FOREIGNERS NOT ENTITLED TO INDEMNITY.

355

He can claim of this government no indemnity for wounds received in battle, or for loss of time or suffering by being captured and imprisoned. It can make no difference whether his acts of hostility to the United States are committed openly under a rebel flag, or secretly in the loyal States, where his enmity is most dangerous. If it be said that he has violated no municipal law, and therefore ought not to be deprived of liberty without indemnity, it must be remembered that if he has violated any of the laws of war, he may have thereby committed an offence more dangerous to the country, and more destructive in its results, than any crime defined in statutes."

===============

## What you should do:
Answer these about the indemnity passage:
(a) For what does he have no claim to indemnity from the government?
(b) Where is his enmity said to be most dangerous?
(c) What may he have committed by violating any of the laws of war?

===============

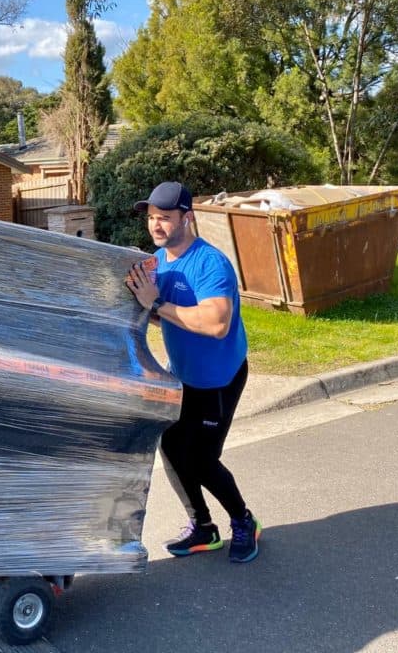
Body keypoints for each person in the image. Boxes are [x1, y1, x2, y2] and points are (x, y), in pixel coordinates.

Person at [125, 181, 261, 564]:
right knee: (170, 445)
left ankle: (244, 521)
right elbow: (168, 318)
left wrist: (157, 303)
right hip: (183, 375)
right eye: (152, 218)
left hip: (217, 380)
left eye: (165, 218)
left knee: (202, 460)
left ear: (187, 217)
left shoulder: (210, 263)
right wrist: (145, 307)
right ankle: (202, 526)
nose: (157, 226)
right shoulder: (160, 261)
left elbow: (216, 322)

===============

## Answer to this problem:
(a) For wounds received in battle, or for loss of time or suffering by being captured and imprisoned.
(b) Secretly in the loyal States.
(c) An offence more dangerous to the country, and more destructive in its results, than any crime defined in statutes.